A year and a half ago, Pedro Sánchez became prime minister of Spain after Mariano Rajoy's PP party was found to have been a beneficiary in its own corruption scandal. Now, as he tries to form a government again, it's his own party's turn to see key figures implicated in a major criminal case.
The so-called ERE case relates to money in Andalusia intended to support companies which, facing financial difficulties, looked to dismiss employees by a process known by the Spanish acronym ERE, and the affected workers themselves. The allegation is that some of this funding ended up with people close to PSOE despite, for example, their companies not having presented any ERE proceedings, or them having never been employed by the relevant businesses.
After nine years of investigation, the first sentence in the case has been released. They come from the political section, one of the 146 sections the case is divided into. It had seen 21 former senior officials of the Andalusian government charged, including former presidents Manuel Chaves and José Antonio Griñán. Both were today convicted, with Griñán sentenced to six years in prison and Chaves banned from holding public office for nine years. The sentence runs to 1,700 pages, three times as many as the sentence in the Catalan independence trial.

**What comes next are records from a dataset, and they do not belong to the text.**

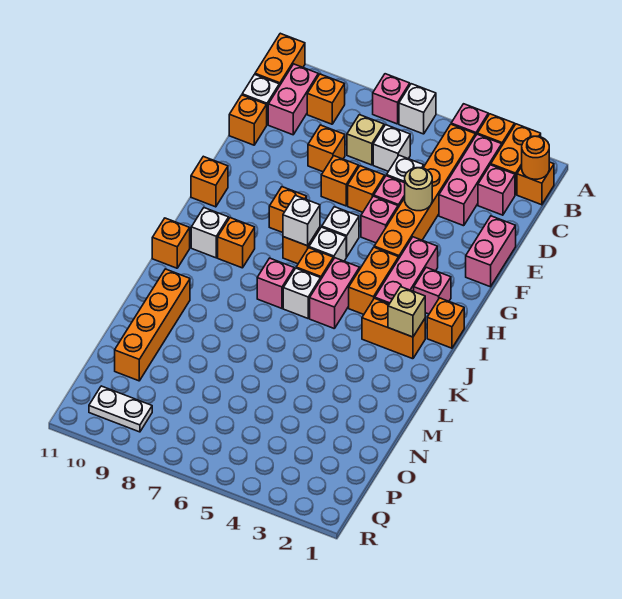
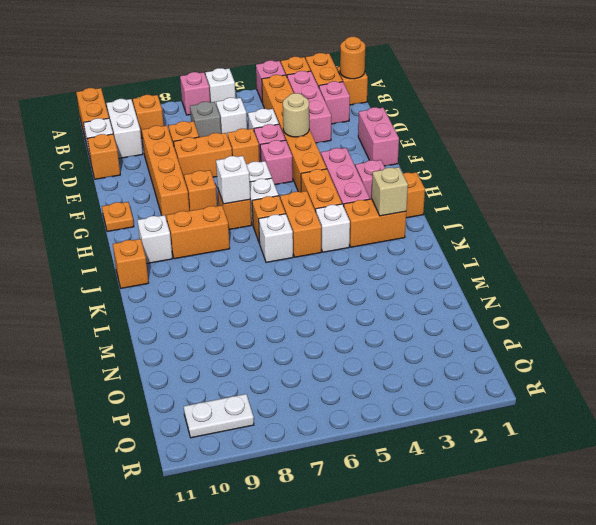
pink 1x2 brick [268,64,318,135] -> white 1x2 brick [106,99,143,159]
tan 1x1 brick [347,115,384,165] -> grey 1x1 brick [190,102,221,137]
orange 1x1 brick [321,156,358,206] -> orange 1x2 brick [174,133,232,178]
orange 1x1 brick [191,156,228,207] -> orange 1x1 plate [102,202,134,232]
pink 1x2 brick [310,258,360,329] -> orange 1x2 brick [280,191,321,257]
orange 1x1 brick [218,218,255,268] -> orange 1x2 brick [166,205,230,259]
none -> white 1x1 brick [316,204,350,252]
pink 1x1 brick [257,258,294,308] -> none
orange 1x4 brick [115,269,190,381] -> orange 1x4 brick moved to [142,126,189,221]

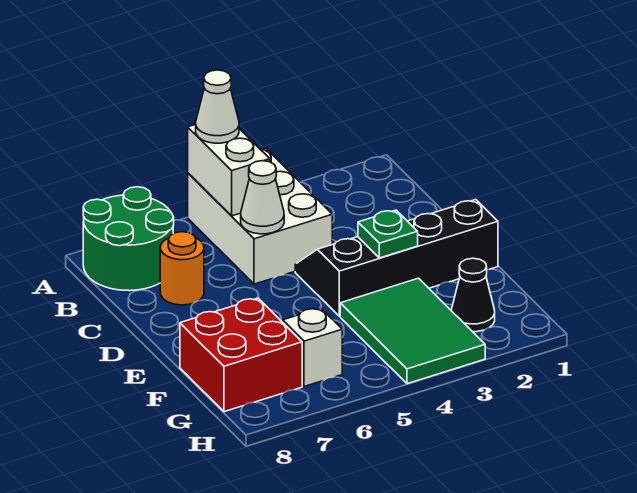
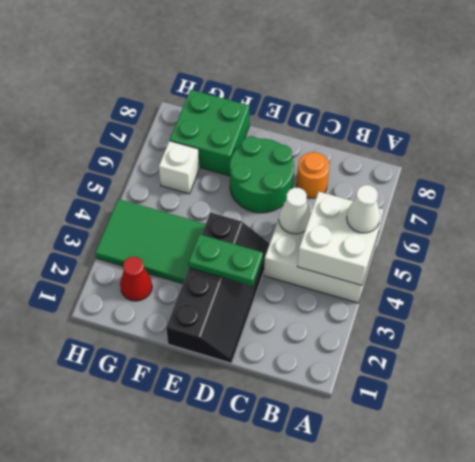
white 1x2 brick [188,124,270,216] -> white 2x2 brick [298,192,383,285]
green 2x2 round brick [83,187,174,291] -> green 2x2 round brick moved to [230,136,294,213]
green 1x1 plate [358,210,418,258] -> green 1x2 plate [189,234,263,286]
red 2x2 brick [180,298,302,412] -> green 2x2 brick [170,90,250,176]
black 1x1 cone [451,258,495,332] -> red 1x1 cone [120,257,152,301]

José Antonio Griñán, president of Andalusia 2009-2013 and president of PSOE 2012-2014, has been found guilty of misconduct in public office and misuse of public funds. He has been sentenced to six years and two days in prison and banned from holding public office for 15 years and two days. Manuel Chaves, meanwhile, president of Andalusia 1990-2009 and president of PSOE 2000-2012, was found guilty of misconduct in public office. He has been banned from holding public office for nine years.
Former Andalusian ministers Antonio Fernández, Francisco Vallejo, José Antonio Viera, Carmen Martínez Aguayo, Agustín Barberá and former deputy minister Jesús María Rodríguez have been sentenced to between six and eight years in prison each. Gaspar Zarrías and Magdalena Álvarez, also former ministers, have been banned from holding public office for nine years.

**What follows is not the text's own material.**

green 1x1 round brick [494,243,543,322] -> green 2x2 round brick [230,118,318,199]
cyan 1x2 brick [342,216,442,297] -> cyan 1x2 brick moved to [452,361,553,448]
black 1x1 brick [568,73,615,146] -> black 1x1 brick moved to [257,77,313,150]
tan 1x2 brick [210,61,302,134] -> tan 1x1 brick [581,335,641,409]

The sentences, from the Seville Audience, can be appealed to the Supreme Court in Madrid. Defence counsel have already announced they will do so. As such, none of the politicians will enter custody for the moment. Two of those charged have been acquitted: former comptroller general of the Andalusian government Manuel Gómez and former head of the Andalusian government's legal office Francisco del Río.
When it comes to the two former presidents, the judges find that although they didn't personally benefit from the scheme, they were aware of it. For his part, Chaves knew of and allowed the actions to go ahead. As for Griñán, he's found to have done nothing to stop it, even being aware of warnings from the Andalusian comptroller general's office. "The accused was fully conscious of the clear illegality of the actions in which he participated, related in the proven facts," the Audience writes in both instances.
According to the judge, the fraud was worth as much as €680 million (£580 million; $750 million). They describe the ERE system as "totally opaque" and as having ignored the checks established by the comptroller general's office. The trial saw stories of the spending of public funds on cocaine and prostitutes, phantom companies and a network of hundreds of businesses, advisers, lawyers and employers involved.
The judges write that "the political need to give a quick response to the great social-labour conflicts led those in charge at the Andalusian government to establish an agile system, although that agility was achieved by eliminating the legally established control mechanisms."
Both Chaves and Griñán, who had been presidents of Andalusia for 23 years between them, stepped down from their respective seats in the Madrid Congress and Senate and left PSOE in 2015, after being charged.
The release of the sentences today comes almost a year after the trial ended last December. That trial had lasted some 152 sessions. As many as 507 people are charged in total in a case running to 14,276 folios divided into 38 main volumes and seven volumes of annexes.